▶ _Data excerpts_
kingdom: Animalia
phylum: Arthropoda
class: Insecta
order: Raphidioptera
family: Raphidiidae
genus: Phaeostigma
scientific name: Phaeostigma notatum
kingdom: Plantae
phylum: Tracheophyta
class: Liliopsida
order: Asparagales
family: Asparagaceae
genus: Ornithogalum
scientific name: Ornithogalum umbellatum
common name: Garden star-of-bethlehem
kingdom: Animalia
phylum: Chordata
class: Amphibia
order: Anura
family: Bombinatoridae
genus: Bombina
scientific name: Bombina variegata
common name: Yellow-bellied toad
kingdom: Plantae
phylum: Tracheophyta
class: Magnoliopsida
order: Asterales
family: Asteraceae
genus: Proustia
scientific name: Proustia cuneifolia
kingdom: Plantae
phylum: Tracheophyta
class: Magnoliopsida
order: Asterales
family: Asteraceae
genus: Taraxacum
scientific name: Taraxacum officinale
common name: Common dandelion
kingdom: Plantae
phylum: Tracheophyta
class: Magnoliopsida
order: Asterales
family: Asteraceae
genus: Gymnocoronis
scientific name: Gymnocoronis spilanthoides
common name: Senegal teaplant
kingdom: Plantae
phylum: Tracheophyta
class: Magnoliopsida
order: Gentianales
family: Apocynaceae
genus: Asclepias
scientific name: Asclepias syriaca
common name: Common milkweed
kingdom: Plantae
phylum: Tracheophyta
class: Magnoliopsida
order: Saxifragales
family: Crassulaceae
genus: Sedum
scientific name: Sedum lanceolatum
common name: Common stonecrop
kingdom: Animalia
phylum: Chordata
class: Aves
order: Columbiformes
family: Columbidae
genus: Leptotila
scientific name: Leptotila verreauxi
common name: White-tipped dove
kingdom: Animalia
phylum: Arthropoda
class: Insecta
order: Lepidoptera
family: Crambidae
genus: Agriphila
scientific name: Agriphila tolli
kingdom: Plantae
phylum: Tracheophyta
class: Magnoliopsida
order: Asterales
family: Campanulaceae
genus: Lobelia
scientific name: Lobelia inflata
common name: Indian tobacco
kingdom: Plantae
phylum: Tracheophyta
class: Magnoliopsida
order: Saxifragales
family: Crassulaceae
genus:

▶ _EXERCISE INSTRUCTIONS_
Copy out the lines of the entries above, from the line that contains "scientific name: Asclepias syriaca" through the line that contains "family: Crambidae", with both of those lines included.

▶ _RESULT BELOW_
scientific name: Asclepias syriaca
common name: Common milkweed
kingdom: Plantae
phylum: Tracheophyta
class: Magnoliopsida
order: Saxifragales
family: Crassulaceae
genus: Sedum
scientific name: Sedum lanceolatum
common name: Common stonecrop
kingdom: Animalia
phylum: Chordata
class: Aves
order: Columbiformes
family: Columbidae
genus: Leptotila
scientific name: Leptotila verreauxi
common name: White-tipped dove
kingdom: Animalia
phylum: Arthropoda
class: Insecta
order: Lepidoptera
family: Crambidae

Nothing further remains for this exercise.